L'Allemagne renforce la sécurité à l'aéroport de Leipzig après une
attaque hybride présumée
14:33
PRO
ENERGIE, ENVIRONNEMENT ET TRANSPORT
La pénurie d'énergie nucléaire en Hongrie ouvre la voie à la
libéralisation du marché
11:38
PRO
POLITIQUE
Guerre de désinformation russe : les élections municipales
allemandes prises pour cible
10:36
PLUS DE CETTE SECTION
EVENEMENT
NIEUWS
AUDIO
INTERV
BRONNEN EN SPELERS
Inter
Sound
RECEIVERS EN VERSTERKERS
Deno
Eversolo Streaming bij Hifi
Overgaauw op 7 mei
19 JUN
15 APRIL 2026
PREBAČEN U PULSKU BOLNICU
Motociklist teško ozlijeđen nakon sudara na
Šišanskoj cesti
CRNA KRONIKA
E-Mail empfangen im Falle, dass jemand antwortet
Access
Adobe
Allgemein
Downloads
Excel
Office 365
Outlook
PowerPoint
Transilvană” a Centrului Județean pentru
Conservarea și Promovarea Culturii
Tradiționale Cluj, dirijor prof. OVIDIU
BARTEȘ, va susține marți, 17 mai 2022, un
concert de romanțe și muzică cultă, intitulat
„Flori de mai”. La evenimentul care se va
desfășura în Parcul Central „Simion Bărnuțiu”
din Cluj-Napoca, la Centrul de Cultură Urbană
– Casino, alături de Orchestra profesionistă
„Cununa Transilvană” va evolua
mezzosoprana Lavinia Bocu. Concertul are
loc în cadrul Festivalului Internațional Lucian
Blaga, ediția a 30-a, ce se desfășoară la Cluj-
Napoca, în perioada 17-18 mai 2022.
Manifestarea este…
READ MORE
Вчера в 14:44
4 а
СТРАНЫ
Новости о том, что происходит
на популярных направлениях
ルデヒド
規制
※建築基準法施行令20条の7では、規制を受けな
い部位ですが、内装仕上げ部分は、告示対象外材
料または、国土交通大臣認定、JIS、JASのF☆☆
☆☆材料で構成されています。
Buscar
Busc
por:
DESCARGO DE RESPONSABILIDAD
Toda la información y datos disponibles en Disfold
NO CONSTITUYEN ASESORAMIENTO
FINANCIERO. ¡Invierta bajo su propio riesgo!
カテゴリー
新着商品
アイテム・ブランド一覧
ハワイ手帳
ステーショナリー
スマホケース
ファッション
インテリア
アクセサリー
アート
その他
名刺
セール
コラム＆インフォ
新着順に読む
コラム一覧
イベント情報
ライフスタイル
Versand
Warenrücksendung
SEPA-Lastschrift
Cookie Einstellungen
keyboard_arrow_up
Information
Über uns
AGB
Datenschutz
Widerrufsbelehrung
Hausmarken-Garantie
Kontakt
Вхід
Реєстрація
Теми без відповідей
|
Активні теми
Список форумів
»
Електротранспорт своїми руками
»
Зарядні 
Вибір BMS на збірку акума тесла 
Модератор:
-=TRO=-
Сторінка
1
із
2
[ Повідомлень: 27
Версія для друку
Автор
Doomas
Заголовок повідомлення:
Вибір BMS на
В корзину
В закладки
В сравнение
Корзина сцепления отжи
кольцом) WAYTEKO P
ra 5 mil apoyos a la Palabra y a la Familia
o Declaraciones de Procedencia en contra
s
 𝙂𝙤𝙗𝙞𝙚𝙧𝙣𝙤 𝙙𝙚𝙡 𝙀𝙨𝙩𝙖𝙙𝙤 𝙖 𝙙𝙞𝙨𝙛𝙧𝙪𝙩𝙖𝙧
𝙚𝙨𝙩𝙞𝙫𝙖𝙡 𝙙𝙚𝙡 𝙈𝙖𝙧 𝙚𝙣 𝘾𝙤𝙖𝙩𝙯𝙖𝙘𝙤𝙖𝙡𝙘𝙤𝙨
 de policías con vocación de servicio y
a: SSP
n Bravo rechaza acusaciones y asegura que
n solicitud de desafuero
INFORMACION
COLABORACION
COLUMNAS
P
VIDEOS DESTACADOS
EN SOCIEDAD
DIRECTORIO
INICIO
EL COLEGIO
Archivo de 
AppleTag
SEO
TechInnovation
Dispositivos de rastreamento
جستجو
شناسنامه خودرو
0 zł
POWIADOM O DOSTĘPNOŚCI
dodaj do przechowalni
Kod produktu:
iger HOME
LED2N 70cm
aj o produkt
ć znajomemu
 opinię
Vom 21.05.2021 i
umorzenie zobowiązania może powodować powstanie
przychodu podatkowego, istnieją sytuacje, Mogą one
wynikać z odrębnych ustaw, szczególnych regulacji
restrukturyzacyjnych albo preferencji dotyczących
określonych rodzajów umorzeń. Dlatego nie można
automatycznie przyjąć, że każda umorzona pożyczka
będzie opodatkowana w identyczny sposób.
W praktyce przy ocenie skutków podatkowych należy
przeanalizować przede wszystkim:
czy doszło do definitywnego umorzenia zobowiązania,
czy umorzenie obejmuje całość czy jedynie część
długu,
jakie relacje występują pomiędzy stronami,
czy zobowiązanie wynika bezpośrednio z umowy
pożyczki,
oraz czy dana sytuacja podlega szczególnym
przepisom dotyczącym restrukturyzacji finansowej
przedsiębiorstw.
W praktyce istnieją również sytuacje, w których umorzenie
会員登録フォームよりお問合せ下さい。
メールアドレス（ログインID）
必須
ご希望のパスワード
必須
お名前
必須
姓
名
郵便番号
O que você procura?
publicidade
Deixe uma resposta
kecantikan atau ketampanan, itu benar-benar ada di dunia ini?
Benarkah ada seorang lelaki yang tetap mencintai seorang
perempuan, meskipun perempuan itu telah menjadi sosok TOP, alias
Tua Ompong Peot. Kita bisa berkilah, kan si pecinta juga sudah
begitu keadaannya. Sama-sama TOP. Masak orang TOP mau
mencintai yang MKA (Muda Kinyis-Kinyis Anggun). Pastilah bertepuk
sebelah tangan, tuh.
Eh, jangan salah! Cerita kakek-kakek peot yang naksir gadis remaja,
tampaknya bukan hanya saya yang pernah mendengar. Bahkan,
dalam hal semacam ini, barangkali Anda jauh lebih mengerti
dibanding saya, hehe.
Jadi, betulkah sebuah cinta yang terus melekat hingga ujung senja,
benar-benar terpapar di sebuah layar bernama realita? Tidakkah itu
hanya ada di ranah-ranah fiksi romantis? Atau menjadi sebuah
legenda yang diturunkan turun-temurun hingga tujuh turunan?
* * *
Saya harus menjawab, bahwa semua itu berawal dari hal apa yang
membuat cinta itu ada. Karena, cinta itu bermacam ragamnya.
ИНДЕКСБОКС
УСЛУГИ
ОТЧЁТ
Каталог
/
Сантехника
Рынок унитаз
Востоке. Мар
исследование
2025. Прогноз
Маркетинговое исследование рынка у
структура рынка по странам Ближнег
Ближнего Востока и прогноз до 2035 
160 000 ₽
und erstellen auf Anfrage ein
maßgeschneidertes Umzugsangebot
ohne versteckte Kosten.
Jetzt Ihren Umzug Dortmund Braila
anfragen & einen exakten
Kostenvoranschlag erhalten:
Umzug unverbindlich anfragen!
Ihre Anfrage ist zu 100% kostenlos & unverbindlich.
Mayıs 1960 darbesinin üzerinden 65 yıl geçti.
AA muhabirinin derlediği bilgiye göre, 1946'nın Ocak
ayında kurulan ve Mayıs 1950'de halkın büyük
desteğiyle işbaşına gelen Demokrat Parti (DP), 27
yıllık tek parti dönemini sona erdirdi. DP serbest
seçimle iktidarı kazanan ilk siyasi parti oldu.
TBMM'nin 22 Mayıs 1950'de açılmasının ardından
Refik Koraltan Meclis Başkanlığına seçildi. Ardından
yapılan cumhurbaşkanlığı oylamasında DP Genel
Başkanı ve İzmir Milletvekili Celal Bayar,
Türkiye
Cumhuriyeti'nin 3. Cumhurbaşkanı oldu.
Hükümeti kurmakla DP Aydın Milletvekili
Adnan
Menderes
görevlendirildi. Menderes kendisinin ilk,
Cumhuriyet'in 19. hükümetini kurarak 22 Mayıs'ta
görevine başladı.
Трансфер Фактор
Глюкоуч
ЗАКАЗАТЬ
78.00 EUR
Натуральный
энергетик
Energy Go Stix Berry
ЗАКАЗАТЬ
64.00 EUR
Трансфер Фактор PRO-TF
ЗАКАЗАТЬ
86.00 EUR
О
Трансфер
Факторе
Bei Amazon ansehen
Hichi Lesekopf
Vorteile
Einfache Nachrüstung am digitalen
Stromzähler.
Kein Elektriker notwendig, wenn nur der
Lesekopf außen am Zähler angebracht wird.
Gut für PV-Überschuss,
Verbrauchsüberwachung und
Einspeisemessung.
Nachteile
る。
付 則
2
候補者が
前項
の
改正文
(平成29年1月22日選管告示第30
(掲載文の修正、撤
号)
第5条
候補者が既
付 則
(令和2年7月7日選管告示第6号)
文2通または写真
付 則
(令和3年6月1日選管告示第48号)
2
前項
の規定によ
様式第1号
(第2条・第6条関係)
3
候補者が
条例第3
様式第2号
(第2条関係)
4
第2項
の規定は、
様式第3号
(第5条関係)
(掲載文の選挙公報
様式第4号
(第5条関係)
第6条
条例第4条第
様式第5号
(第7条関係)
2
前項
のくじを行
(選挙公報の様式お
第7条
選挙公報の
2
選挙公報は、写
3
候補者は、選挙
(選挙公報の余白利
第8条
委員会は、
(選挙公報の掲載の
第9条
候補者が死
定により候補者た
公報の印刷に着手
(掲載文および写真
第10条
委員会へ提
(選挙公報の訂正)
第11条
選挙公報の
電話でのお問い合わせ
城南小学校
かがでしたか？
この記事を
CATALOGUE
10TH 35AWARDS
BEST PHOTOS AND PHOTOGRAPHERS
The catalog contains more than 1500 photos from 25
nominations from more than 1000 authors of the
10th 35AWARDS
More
##############################
EXERCISE PROMPT: Return, exactly as they stand, the lines from the start of the records above through the line with "Eversolo Streaming bij Hifi", both ends included, and no other lines.

TASK ANSWER:
L'Allemagne renforce la sécurité à l'aéroport de Leipzig après une
attaque hybride présumée
14:33
PRO
ENERGIE, ENVIRONNEMENT ET TRANSPORT
La pénurie d'énergie nucléaire en Hongrie ouvre la voie à la
libéralisation du marché
11:38
PRO
POLITIQUE
Guerre de désinformation russe : les élections municipales
allemandes prises pour cible
10:36
PLUS DE CETTE SECTION
EVENEMENT
NIEUWS
AUDIO
INTERV
BRONNEN EN SPELERS
Inter
Sound
RECEIVERS EN VERSTERKERS
Deno
Eversolo Streaming bij Hifi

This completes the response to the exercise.